San Lorenzo is an interesting portrait of what Western nations, led by the U.S., wreak on the developing world. It has a stooge government and leader that’s entirely beholden to the U.S., a suffering people that are highly reminiscent of Cuba, Guatemala, and the other nations exploited by Western business interests.
For his fictional island, Vonnegut injects Western influence in the most humorous of ways. Just imagine a national anthem that sounds fairly identical to Home on the Range and a flag that has the U.S. Marine Corps corporal’s chevrons on a blue shield, or a currency that’s called “corporals.”
Even more interesting is the founding of San Lorenzo. U.S. Marine Corporal Earl McCabe deserted his company in 1922 when he shipwrecked on the island along with accomplice Lionel Boyd Johnson who is from Tobago.
After the duo set in place a series of events that booted out San Lorenzo’s governing sugar company, it became a republic. Though, circumstances didn’t get any better for the citizens of San Lorenzo. So, to offset the wave of hopelessness and dissent, Boyd Johnson created a religion known as Bokononism.
Cat’s Cradle Religion Bokononism

Bokononism is a semi-humorous religion based on enjoying life through believing “foma” or harmless lies and taking any bit of encouragement where you can. Boyd Johnson rebranded himself as Bokonon and decided to outlaw the religion to help it spread quicker. Punishment if caught practicing Bokononism involves being impaled on a hook. However, it’s rumored that the leaders who outlawed the religion, even Papa Monzano, worship it and hardly ever punish anyone.

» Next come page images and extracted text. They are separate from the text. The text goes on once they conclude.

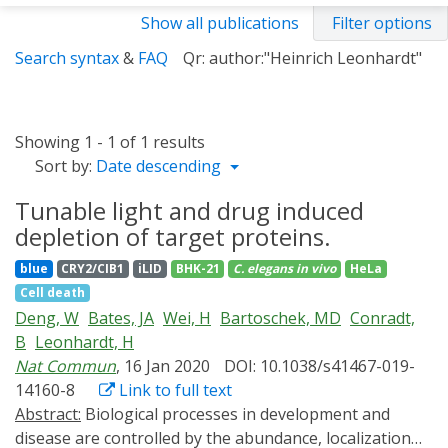
Show all publications
Filter options
Search syntax
&
FAQ
Qr: author:"Heinrich Leonhardt"
Showing 1 - 1 of 1 results
Sort by:
Date descending
Tunable light and drug induced
depletion of target proteins.
blue
CRY2/CIB1
iLID
BHK-21
C. elegans
in vivo
HeLa
Cell death
Deng, W
Bates, JA
Wei, H
Bartoschek, MD
Conradt,
B
Leonhardt, H
Nat Commun
, 16 Jan 2020
DOI: 10.1038/s41467-019-
14160-8
Link to full text
Abstract:
Biological processes in development and
disease are controlled by the abundance, localization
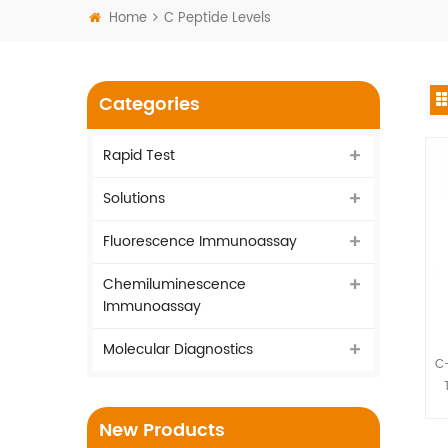
Home
C Peptide Levels
Categories
Rapid Test
Solutions
Fluorescence Immunoassay
Chemiluminescence
Immunoassay
Molecular Diagnostics
C-
I
New Products
vi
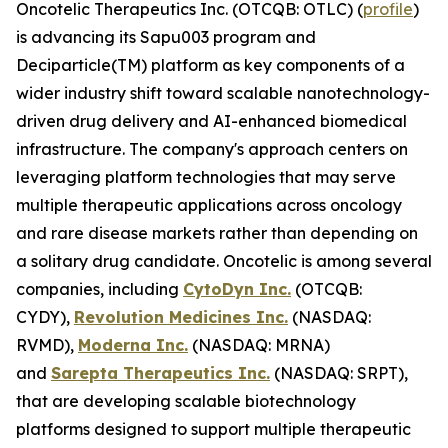
Oncotelic Therapeutics Inc. (OTCQB: OTLC) (
profile
)
is advancing its Sapu003 program and
Deciparticle(TM) platform as key components of a
wider industry shift toward scalable nanotechnology-
driven drug delivery and AI-enhanced biomedical
infrastructure. The company's approach centers on
leveraging platform technologies that may serve
multiple therapeutic applications across oncology
and rare disease markets rather than depending on
a solitary drug candidate. Oncotelic is among several
companies, including
CytoDyn Inc.
(OTCQB:
CYDY),
Revolution Medicines Inc.
(NASDAQ:
RVMD),
Moderna Inc.
(NASDAQ: MRNA)
and
Sarepta Therapeutics Inc.
(NASDAQ: SRPT),
that are developing scalable biotechnology
platforms designed to support multiple therapeutic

Many of the sacred texts that make up the religion are called The Books of Bokonon and are written in the form of calypso songs. Calypso music found its origins in the 17th century, brought by African slaves forced to toil the sugar plantations. With no connections to their homelands and unable to interact with one another, calypsos were used to mock the slave masters and communicate with one another. It’s only prescient that Vonnegut would use this form of music to become the dying gasps of humanity, brought on by western expansion and exploitation.
The Meaning of Cat’s Cradle is Meaninglessness
Theodore Sturgeon once described Cat’s Cradle as “appalling, hilarious, shocking, and infuriating,” concluding that “this is an annoying book and you must read it. And you better take it lightly, because if you don’t you’ll go off weeping and shoot yourself.”

After the fallout, Jonah and Newt are driving and Newt mentions maybe he could find a “neat” way to die. Jonah recalls a dream about climbing Mount McCabe but doesn’t know what to take with him. Then, John spies Bokonon sitting on the side of the road writing the last sentence of The Books of Bokonon. It reads:
“If I were a younger man, I would write a history of human stupidity; and I would climb to the top of Mount McCabe and lie down on my back with my history for a pillow; and I would take from the ground some of the blue-white poison that makes statues of men; and I would make a statue of myself, lying on my back, grinning horribly, and thumbing my nose at You Know Who.”